17. Miss Newton argues, as she must, that for (2)(A) to have any valid meaning, 12(1)(f) must be read as including the word “address”.
18. I reject that submission. Rule 12(1) is addressed to Tribunal staff requiring them to refer a claim to a Judge in certain events. A defect in the address, or a difference between an address in the EC certificate and the claim form is not something which the Tribunal staff is required to refer to a Judge. Therefore, the different wording in (2)(A), which concerns matters to which a Judge must have regard in exercising a discretion cannot be a matter for the tribunal staff to consider.
19. If I am wrong in that conclusion, and having regard to the purpose of a non-technical construction which Mist and De Mota have urged upon ETs, I would hold that the provision of an address, known to be an address at which business in relation to a prospective respondent is carried out is an address which is compliant with the Early Conciliation regulations. In the present case, the address was one at which the Claimant attended a meeting with the Respondent’s Director, Mr Proudfoot, which is why she provided it to ACAS in the EC form.

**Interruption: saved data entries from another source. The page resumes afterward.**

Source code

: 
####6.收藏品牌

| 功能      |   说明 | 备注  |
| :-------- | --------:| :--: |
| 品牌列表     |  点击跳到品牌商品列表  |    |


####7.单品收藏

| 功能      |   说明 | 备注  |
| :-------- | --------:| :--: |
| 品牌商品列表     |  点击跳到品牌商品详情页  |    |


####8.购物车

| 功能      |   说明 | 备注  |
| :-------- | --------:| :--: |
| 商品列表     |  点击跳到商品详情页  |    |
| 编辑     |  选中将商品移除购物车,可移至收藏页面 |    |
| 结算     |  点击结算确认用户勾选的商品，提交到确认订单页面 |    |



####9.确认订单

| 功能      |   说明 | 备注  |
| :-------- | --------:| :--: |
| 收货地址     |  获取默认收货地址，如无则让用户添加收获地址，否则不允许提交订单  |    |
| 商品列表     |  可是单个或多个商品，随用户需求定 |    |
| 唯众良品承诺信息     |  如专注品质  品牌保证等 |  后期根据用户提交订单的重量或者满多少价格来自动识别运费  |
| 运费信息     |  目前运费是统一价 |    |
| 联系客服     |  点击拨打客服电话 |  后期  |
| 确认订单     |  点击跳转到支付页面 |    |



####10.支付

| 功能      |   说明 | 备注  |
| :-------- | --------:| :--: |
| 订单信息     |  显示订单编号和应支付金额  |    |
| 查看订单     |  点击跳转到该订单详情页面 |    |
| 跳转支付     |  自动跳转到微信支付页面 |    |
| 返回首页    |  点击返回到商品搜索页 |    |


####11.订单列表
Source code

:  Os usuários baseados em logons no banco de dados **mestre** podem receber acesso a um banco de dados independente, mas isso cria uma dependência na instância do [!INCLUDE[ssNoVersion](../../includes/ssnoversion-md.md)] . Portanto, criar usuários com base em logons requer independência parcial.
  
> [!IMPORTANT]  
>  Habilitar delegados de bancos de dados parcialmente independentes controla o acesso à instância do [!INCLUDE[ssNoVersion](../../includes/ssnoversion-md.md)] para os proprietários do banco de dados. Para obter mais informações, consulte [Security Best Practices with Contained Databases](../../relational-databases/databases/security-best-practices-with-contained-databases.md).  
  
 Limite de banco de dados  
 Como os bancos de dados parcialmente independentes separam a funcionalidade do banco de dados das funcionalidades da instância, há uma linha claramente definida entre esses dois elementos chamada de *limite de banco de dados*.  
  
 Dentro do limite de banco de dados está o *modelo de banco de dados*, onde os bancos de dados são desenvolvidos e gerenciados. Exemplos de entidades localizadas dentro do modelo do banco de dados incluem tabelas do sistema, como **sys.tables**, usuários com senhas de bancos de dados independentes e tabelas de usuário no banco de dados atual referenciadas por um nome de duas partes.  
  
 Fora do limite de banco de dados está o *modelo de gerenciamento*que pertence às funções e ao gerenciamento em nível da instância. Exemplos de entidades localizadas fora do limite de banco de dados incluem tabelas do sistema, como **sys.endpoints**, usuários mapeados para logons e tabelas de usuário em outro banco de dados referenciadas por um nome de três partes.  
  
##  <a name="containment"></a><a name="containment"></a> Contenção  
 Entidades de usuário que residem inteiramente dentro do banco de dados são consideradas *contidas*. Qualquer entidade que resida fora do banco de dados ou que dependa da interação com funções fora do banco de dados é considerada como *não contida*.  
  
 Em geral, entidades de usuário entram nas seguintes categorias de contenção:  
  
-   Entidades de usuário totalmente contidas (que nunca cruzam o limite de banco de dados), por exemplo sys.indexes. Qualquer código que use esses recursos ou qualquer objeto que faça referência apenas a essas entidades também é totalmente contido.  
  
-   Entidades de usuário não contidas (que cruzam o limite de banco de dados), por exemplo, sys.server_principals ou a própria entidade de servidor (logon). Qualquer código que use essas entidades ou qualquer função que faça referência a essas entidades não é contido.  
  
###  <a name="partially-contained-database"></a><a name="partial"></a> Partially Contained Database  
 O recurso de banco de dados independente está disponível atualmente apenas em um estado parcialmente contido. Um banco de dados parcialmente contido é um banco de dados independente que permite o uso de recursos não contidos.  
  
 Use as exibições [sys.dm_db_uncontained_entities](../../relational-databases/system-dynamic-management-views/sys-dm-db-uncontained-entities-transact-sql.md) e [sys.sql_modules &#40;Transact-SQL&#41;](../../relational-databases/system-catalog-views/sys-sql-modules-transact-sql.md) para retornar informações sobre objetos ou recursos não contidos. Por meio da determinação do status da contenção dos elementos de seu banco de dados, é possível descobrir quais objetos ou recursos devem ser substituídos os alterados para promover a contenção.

20. In reply to Miss Howes’ submissions Miss Newton used as a somewhat extreme example a scenario where an employee is asked to a disciplinary meeting in a pub which is also owned by a director of the employer and argues that this could not possibly constitute “the Respondent’s address”. She says, therefore, that the issue involves variables which must be for a Tribunal to determine. In the light of my finding in relation to Rule 12(f), the point becomes secondary. I observe that it could work harshly against a claimant who used such an address in good faith as being a place at which he or she knew that his or her former employer could be - and was - contacted for the purpose of conciliation.
21. I find that the ET erred in law in failing to consider the question of whether the first EC certificate was invalid, by reference to the address of the respondent. However, in allowing the appeal to that extent and having regard to the principle in Jafri v Lincoln College [2014] EWCA Civ 449, I find that there is only one possible answer that the ET could have validly reached.
22. For the reasons set out above I reject the submissions on the part of the Claimant that the certificate was invalid as not containing the correct address of the Respondent. Consequently, the certificate was valid and, as the ET held on other grounds, the claim was brought out of time.